DATA EXTRACT.
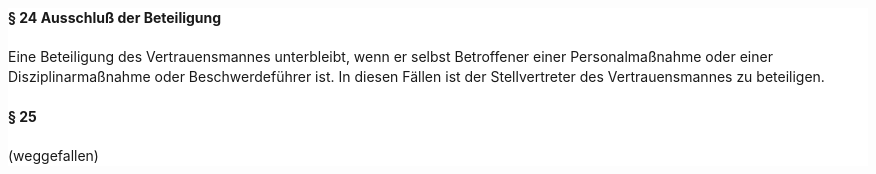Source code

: 
#### § 24 Ausschluß der Beteiligung

Eine Beteiligung des Vertrauensmannes unterbleibt, wenn er selbst Betroffener einer Personalmaßnahme oder einer Disziplinarmaßnahme oder Beschwerdeführer ist. In diesen Fällen ist der Stellvertreter des Vertrauensmannes zu beteiligen.


#### § 25

(weggefallen)


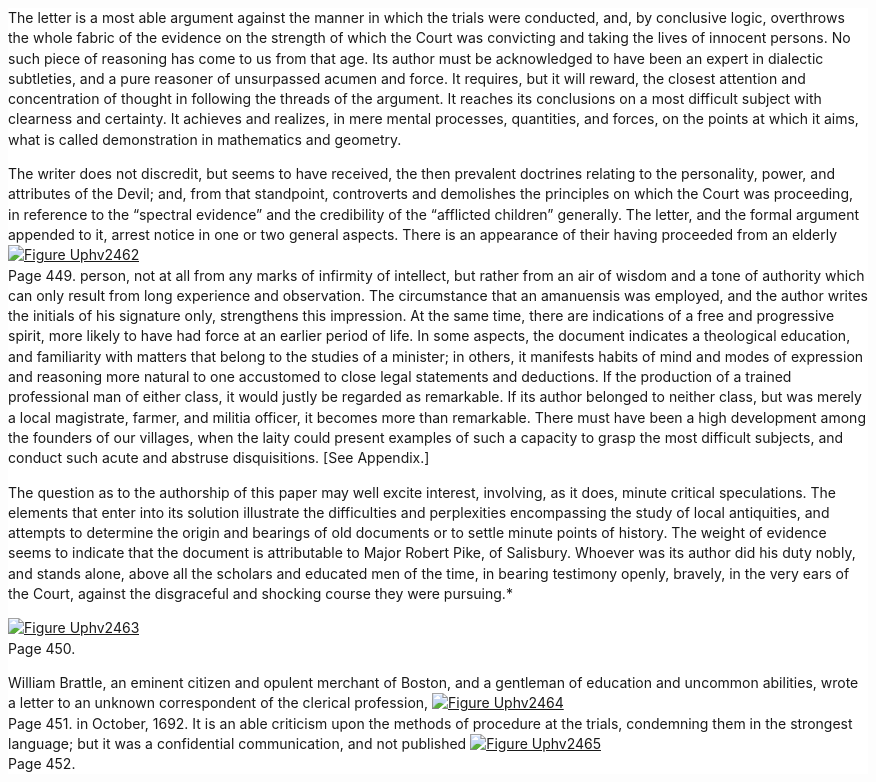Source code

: The letter is a most able argument against the manner in which the trials were conducted, and, by conclusive logic, overthrows the whole fabric of the evidence on the strength of which the Court was convicting and taking the lives of innocent persons. No such piece of reasoning has come to us from that age. Its author must be acknowledged to have been an expert in dialectic subtleties, and a pure reasoner of unsurpassed acumen and force. It requires, but it will reward, the closest attention and concentration of thought in following the threads of the argument. It reaches its conclusions on a most difficult subject with clearness and certainty. It achieves and realizes, in mere mental processes, quantities, and forces, on the points at which it aims, what is called demonstration in mathematics and geometry.

The writer does not discredit, but seems to have received, the then prevalent doctrines relating to the personality, power, and attributes of the Devil; and, from that standpoint, controverts and demolishes the principles on which the Court was proceeding, in reference to the “spectral evidence” and the credibility of the “afflicted children” generally. The letter, and the formal argument appended to it, arrest notice in one or two general aspects. There is an appearance of their having proceeded from an elderly <a id="vII449"></a> 
<span markdown class="figure">[![Figure Uphv2462](archives/upham/gifs/Uphv2462.gif)](archives/upham/large/Uphv2462.jpg)<br>Page 449.</span>
 person, not at all from any marks of infirmity of intellect, but rather from an air of wisdom and a tone of authority which can only result from long experience and observation. The circumstance that an amanuensis was employed, and the author writes the initials of his signature only, strengthens this impression. At the same time, there are indications of a free and progressive spirit, more likely to have had force at an earlier period of life. In some aspects, the document indicates a theological education, and familiarity with matters that belong to the studies of a minister; in others, it manifests habits of mind and modes of expression and reasoning more natural to one accustomed to close legal statements and deductions. If the production of a trained professional man of either class, it would justly be regarded as remarkable. If its author belonged to neither class, but was merely a local magistrate, farmer, and militia officer, it becomes more than remarkable. There must have been a high development among the founders of our villages, when the laity could present examples of such a capacity to grasp the most difficult subjects, and conduct such acute and abstruse disquisitions. [See Appendix.]

The question as to the authorship of this paper may well excite interest, involving, as it does, minute critical speculations. The elements that enter into its solution illustrate the difficulties and perplexities encompassing the study of local antiquities, and attempts to determine the origin and bearings of old documents or to settle minute points of history. The weight of evidence seems to indicate that the document is attributable to Major Robert Pike, of Salisbury. Whoever was its author did his duty nobly, and stands alone, above all the scholars and educated men of the time, in bearing testimony openly, bravely, in the very ears of the Court, against the disgraceful and shocking course they were pursuing.*
<a id="vII450"></a>

<span markdown class="figure">[![Figure Uphv2463](archives/upham/gifs/Uphv2463.gif)](archives/upham/large/Uphv2463.jpg)<br>Page 450.</span>

William Brattle, an eminent citizen and opulent merchant of Boston, and a gentleman of education and uncommon abilities, wrote a letter to an unknown correspondent of the clerical profession, <a id="vII451"></a> 
<span markdown class="figure">[![Figure Uphv2464](archives/upham/gifs/Uphv2464.gif)](archives/upham/large/Uphv2464.jpg)<br>Page 451.</span>
 in October, 1692. It is an able criticism upon the methods of procedure at the trials, condemning them in the strongest language; but it was a confidential communication, and not published <a id="vII452"></a> 
<span markdown class="figure">[![Figure Uphv2465](archives/upham/gifs/Uphv2465.gif)](archives/upham/large/Uphv2465.jpg)<br>Page 452.</span>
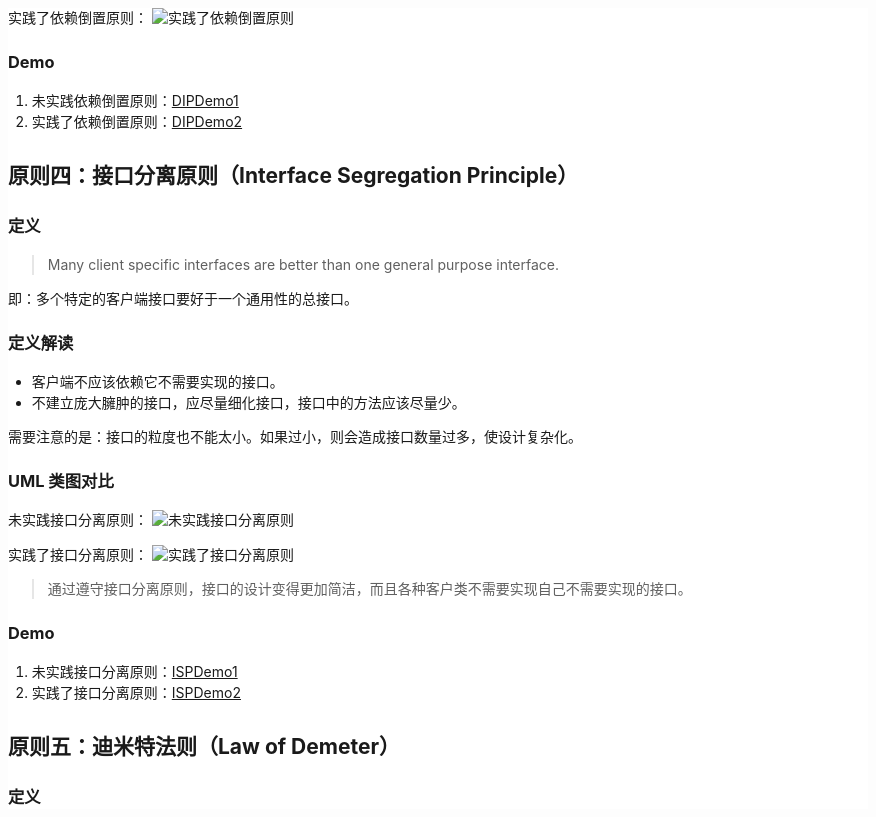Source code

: 实践了依赖倒置原则：
![实践了依赖倒置原则](http://jknight-blog.oss-cn-shanghai.aliyuncs.com/design-principle/DIP22.png)

### Demo

1. 未实践依赖倒置原则：[DIPDemo1](https://github.com/knightsj/object-oriented-design/tree/master/%5B1%5D.%20Ojbect-Oriented%20design%20principle%20Demo/%5B6%5D.%20Dependency%20Inversion%20Principle/DIPDemo1)
2. 实践了依赖倒置原则：[DIPDemo2](https://github.com/knightsj/object-oriented-design/tree/master/%5B1%5D.%20Ojbect-Oriented%20design%20principle%20Demo/%5B6%5D.%20Dependency%20Inversion%20Principle/DIPDemo2)



## 原则四：接口分离原则（Interface Segregation Principle）


### 定义


>Many client specific interfaces are better than one general purpose interface.

即：多个特定的客户端接口要好于一个通用性的总接口。


### 定义解读

- 客户端不应该依赖它不需要实现的接口。
- 不建立庞大臃肿的接口，应尽量细化接口，接口中的方法应该尽量少。

需要注意的是：接口的粒度也不能太小。如果过小，则会造成接口数量过多，使设计复杂化。




### UML 类图对比

未实践接口分离原则：
![未实践接口分离原则](http://jknight-blog.oss-cn-shanghai.aliyuncs.com/design-principle/ISP1.png)

实践了接口分离原则：
![实践了接口分离原则](http://jknight-blog.oss-cn-shanghai.aliyuncs.com/design-principle/ISP2.png)

>通过遵守接口分离原则，接口的设计变得更加简洁，而且各种客户类不需要实现自己不需要实现的接口。

### Demo

1. 未实践接口分离原则：[ISPDemo1](https://github.com/knightsj/object-oriented-design/tree/master/%5B1%5D.%20Ojbect-Oriented%20design%20principle%20Demo/%5B5%5D.%20Interface%20Segregation%20Principle/ISPDemo1)
2. 实践了接口分离原则：[ISPDemo2](https://github.com/knightsj/object-oriented-design/tree/master/%5B1%5D.%20Ojbect-Oriented%20design%20principle%20Demo/%5B5%5D.%20Interface%20Segregation%20Principle/ISPDemo2)

## 原则五：迪米特法则（Law of Demeter）


### 定义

INSTRUCTIONS FOR THE TASK. Arrange every line of text in the material above as a numbered list, with blank lines left out. Omit the pictures from your answer.

TASK ANSWER.
1. Source code
2. : 
3. #### § 24 Ausschluß der Beteiligung
4. Eine Beteiligung des Vertrauensmannes unterbleibt, wenn er selbst Betroffener einer Personalmaßnahme oder einer Disziplinarmaßnahme oder Beschwerdeführer ist. In diesen Fällen ist der Stellvertreter des Vertrauensmannes zu beteiligen.
5. #### § 25
6. (weggefallen)
7. Source code
8. : The letter is a most able argument against the manner in which the trials were conducted, and, by conclusive logic, overthrows the whole fabric of the evidence on the strength of which the Court was convicting and taking the lives of innocent persons. No such piece of reasoning has come to us from that age. Its author must be acknowledged to have been an expert in dialectic subtleties, and a pure reasoner of unsurpassed acumen and force. It requires, but it will reward, the closest attention and concentration of thought in following the threads of the argument. It reaches its conclusions on a most difficult subject with clearness and certainty. It achieves and realizes, in mere mental processes, quantities, and forces, on the points at which it aims, what is called demonstration in mathematics and geometry.
9. The writer does not discredit, but seems to have received, the then prevalent doctrines relating to the personality, power, and attributes of the Devil; and, from that standpoint, controverts and demolishes the principles on which the Court was proceeding, in reference to the “spectral evidence” and the credibility of the “afflicted children” generally. The letter, and the formal argument appended to it, arrest notice in one or two general aspects. There is an appearance of their having proceeded from an elderly <a id="vII449"></a> 
10. <span markdown class="figure">[![Figure Uphv2462](archives/upham/gifs/Uphv2462.gif)](archives/upham/large/Uphv2462.jpg)<br>Page 449.</span>
11.  person, not at all from any marks of infirmity of intellect, but rather from an air of wisdom and a tone of authority which can only result from long experience and observation. The circumstance that an amanuensis was employed, and the author writes the initials of his signature only, strengthens this impression. At the same time, there are indications of a free and progressive spirit, more likely to have had force at an earlier period of life. In some aspects, the document indicates a theological education, and familiarity with matters that belong to the studies of a minister; in others, it manifests habits of mind and modes of expression and reasoning more natural to one accustomed to close legal statements and deductions. If the production of a trained professional man of either class, it would justly be regarded as remarkable. If its author belonged to neither class, but was merely a local magistrate, farmer, and militia officer, it becomes more than remarkable. There must have been a high development among the founders of our villages, when the laity could present examples of such a capacity to grasp the most difficult subjects, and conduct such acute and abstruse disquisitions. [See Appendix.]
12. The question as to the authorship of this paper may well excite interest, involving, as it does, minute critical speculations. The elements that enter into its solution illustrate the difficulties and perplexities encompassing the study of local antiquities, and attempts to determine the origin and bearings of old documents or to settle minute points of history. The weight of evidence seems to indicate that the document is attributable to Major Robert Pike, of Salisbury. Whoever was its author did his duty nobly, and stands alone, above all the scholars and educated men of the time, in bearing testimony openly, bravely, in the very ears of the Court, against the disgraceful and shocking course they were pursuing.*
13. <a id="vII450"></a>
14. <span markdown class="figure">[![Figure Uphv2463](archives/upham/gifs/Uphv2463.gif)](archives/upham/large/Uphv2463.jpg)<br>Page 450.</span>
15. William Brattle, an eminent citizen and opulent merchant of Boston, and a gentleman of education and uncommon abilities, wrote a letter to an unknown correspondent of the clerical profession, <a id="vII451"></a> 
16. <span markdown class="figure">[![Figure Uphv2464](archives/upham/gifs/Uphv2464.gif)](archives/upham/large/Uphv2464.jpg)<br>Page 451.</span>
17.  in October, 1692. It is an able criticism upon the methods of procedure at the trials, condemning them in the strongest language; but it was a confidential communication, and not published <a id="vII452"></a> 
18. <span markdown class="figure">[![Figure Uphv2465](archives/upham/gifs/Uphv2465.gif)](archives/upham/large/Uphv2465.jpg)<br>Page 452.</span>
19. Source code
20. : 实践了依赖倒置原则：
21. ![实践了依赖倒置原则](http://jknight-blog.oss-cn-shanghai.aliyuncs.com/design-principle/DIP22.png)
22. ### Demo
23. 1. 未实践依赖倒置原则：[DIPDemo1](https://github.com/knightsj/object-oriented-design/tree/master/%5B1%5D.%20Ojbect-Oriented%20design%20principle%20Demo/%5B6%5D.%20Dependency%20Inversion%20Principle/DIPDemo1)
24. 2. 实践了依赖倒置原则：[DIPDemo2](https://github.com/knightsj/object-oriented-design/tree/master/%5B1%5D.%20Ojbect-Oriented%20design%20principle%20Demo/%5B6%5D.%20Dependency%20Inversion%20Principle/DIPDemo2)
25. ## 原则四：接口分离原则（Interface Segregation Principle）
26. ### 定义
27. >Many client specific interfaces are better than one general purpose interface.
28. 即：多个特定的客户端接口要好于一个通用性的总接口。
29. ### 定义解读
30. - 客户端不应该依赖它不需要实现的接口。
31. - 不建立庞大臃肿的接口，应尽量细化接口，接口中的方法应该尽量少。
32. 需要注意的是：接口的粒度也不能太小。如果过小，则会造成接口数量过多，使设计复杂化。
33. ### UML 类图对比
34. 未实践接口分离原则：
35. ![未实践接口分离原则](http://jknight-blog.oss-cn-shanghai.aliyuncs.com/design-principle/ISP1.png)
36. 实践了接口分离原则：
37. ![实践了接口分离原则](http://jknight-blog.oss-cn-shanghai.aliyuncs.com/design-principle/ISP2.png)
38. >通过遵守接口分离原则，接口的设计变得更加简洁，而且各种客户类不需要实现自己不需要实现的接口。
39. ### Demo
40. 1. 未实践接口分离原则：[ISPDemo1](https://github.com/knightsj/object-oriented-design/tree/master/%5B1%5D.%20Ojbect-Oriented%20design%20principle%20Demo/%5B5%5D.%20Interface%20Segregation%20Principle/ISPDemo1)
41. 2. 实践了接口分离原则：[ISPDemo2](https://github.com/knightsj/object-oriented-design/tree/master/%5B1%5D.%20Ojbect-Oriented%20design%20principle%20Demo/%5B5%5D.%20Interface%20Segregation%20Principle/ISPDemo2)
42. ## 原则五：迪米特法则（Law of Demeter）
43. ### 定义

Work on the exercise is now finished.